Bigcheese updated this object.
Bigcheese added reviewers: rafael, ruiu.
Bigcheese added a subscriber: llvm-commits.
ruiu accepted this revision.Jul 29 2015, 4:19 PM
ruiu edited edge metadata.

I kind of like the original approach to teach Chunks how to apply
relocations to themselves. It looks more modular and easy to use
(the writer has to just tell Chunks to "write to here" and everything
including applying relocations is done in one shot).

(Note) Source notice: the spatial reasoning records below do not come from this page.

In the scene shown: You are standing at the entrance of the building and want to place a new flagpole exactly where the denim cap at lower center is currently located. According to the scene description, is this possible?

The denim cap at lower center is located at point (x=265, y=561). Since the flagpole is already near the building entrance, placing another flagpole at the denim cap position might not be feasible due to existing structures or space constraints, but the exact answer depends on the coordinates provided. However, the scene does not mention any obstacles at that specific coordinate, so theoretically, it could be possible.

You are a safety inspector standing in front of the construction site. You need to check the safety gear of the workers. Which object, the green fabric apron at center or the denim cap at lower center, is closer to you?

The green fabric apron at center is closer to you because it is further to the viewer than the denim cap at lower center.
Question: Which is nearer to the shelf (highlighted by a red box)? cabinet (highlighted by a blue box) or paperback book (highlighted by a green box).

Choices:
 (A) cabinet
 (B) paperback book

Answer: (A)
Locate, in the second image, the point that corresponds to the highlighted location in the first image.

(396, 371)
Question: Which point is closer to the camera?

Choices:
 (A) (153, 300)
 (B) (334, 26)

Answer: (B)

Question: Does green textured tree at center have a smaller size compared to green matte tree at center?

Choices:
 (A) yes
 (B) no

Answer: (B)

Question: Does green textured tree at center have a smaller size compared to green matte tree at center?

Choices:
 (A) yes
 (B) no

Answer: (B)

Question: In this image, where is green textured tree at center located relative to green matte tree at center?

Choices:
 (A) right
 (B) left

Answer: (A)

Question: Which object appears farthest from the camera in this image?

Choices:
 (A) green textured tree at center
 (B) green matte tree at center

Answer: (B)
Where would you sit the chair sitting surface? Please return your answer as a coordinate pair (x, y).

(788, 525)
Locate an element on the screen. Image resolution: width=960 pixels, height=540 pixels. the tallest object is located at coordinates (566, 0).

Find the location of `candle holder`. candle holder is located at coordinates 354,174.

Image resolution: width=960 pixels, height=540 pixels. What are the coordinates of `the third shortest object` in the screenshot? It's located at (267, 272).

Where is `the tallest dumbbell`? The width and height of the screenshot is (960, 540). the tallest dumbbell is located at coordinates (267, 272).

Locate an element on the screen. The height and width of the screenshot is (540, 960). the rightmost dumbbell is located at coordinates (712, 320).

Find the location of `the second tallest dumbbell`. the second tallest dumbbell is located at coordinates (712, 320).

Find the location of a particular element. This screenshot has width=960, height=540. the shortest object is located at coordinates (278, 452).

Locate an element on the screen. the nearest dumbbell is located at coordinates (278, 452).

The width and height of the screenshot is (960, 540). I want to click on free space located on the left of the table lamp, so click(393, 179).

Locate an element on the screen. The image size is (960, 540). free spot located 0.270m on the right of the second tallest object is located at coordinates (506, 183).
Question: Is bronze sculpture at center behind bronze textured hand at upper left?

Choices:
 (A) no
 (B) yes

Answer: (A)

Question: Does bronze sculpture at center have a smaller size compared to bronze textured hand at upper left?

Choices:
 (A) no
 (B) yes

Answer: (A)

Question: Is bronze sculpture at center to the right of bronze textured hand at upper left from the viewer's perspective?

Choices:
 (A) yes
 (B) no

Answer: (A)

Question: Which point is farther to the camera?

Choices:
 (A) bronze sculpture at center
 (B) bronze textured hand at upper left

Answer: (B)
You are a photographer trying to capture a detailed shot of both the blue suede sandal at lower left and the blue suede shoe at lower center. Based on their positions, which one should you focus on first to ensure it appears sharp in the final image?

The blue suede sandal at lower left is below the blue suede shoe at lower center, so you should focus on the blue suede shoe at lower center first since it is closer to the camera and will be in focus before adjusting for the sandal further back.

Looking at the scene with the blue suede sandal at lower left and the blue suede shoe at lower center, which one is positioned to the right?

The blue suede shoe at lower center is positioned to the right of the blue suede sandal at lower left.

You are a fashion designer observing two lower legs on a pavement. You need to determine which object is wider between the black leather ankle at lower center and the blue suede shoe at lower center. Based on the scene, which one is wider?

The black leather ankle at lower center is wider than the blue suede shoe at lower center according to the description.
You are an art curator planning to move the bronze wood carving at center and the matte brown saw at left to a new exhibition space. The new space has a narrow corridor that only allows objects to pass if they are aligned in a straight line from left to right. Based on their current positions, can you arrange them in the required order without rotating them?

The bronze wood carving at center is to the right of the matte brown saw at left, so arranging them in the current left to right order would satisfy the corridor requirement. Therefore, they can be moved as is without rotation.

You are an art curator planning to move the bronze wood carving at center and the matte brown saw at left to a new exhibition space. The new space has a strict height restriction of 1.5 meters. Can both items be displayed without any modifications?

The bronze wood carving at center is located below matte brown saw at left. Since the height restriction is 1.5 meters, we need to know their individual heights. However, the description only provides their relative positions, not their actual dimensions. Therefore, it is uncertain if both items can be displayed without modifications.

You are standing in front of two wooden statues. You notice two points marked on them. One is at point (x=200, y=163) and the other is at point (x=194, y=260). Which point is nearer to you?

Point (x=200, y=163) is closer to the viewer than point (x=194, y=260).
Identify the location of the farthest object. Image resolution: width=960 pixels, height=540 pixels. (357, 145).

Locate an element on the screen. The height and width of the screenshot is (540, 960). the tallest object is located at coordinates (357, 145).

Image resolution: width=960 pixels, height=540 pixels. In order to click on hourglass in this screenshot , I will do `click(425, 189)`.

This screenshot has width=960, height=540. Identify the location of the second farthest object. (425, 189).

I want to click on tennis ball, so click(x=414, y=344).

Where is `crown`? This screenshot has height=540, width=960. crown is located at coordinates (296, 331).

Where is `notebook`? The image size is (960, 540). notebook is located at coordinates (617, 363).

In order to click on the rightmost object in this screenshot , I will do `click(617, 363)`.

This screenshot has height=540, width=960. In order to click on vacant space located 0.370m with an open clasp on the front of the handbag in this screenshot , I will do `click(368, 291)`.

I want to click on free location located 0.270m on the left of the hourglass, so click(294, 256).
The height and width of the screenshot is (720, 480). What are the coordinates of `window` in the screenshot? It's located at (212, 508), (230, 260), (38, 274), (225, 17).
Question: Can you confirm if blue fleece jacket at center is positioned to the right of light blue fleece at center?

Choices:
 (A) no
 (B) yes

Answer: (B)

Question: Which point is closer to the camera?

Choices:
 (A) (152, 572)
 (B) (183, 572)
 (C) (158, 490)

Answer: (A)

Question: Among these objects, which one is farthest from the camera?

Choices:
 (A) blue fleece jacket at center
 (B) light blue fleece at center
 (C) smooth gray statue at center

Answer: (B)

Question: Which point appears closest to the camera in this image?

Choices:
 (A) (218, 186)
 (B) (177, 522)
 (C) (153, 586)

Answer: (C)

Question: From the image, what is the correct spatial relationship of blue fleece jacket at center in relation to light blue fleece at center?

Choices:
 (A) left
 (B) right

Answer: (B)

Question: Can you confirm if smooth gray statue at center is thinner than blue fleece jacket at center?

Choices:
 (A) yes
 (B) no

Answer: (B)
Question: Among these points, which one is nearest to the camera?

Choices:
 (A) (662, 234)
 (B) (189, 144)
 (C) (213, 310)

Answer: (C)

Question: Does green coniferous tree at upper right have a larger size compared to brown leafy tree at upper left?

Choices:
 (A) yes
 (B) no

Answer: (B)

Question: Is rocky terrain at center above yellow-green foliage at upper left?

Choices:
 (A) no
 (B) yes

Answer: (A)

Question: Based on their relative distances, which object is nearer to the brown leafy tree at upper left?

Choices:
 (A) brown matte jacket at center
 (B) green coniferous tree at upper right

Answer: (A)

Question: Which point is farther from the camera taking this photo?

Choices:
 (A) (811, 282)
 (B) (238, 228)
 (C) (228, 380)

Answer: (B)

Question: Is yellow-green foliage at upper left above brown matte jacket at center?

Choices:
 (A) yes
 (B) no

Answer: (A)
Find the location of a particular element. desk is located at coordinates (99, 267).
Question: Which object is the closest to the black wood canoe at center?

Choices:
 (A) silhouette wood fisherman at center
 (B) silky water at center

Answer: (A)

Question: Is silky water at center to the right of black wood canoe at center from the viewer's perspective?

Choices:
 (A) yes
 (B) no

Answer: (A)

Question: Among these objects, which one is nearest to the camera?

For COFF, we iterate the relocation table three times for dead-
stripping, applying relocations, and construct COFF base relocation
table. Iterating over a relocation table is not slow -- it's fast enough
to make me think to keep the three things separated. I'd keep them
separated in this file too.

ELF/Chunks.cpp
21–22 ↗(On Diff #30961)

May fit in 80 cols?

ELF/InputFiles.cpp
48 ↗(On Diff #30961)

Does this have to be std::stable_sort? std::sort doesn't work?

ELF/Symbols.h
90 ↗(On Diff #30961)

Add a blank line.

ELF/Writer.h
54 ↗(On Diff #30961)

These functions are sorted in the same order as they are called. So move this after writeSections (and move writeHeader below writeSections.)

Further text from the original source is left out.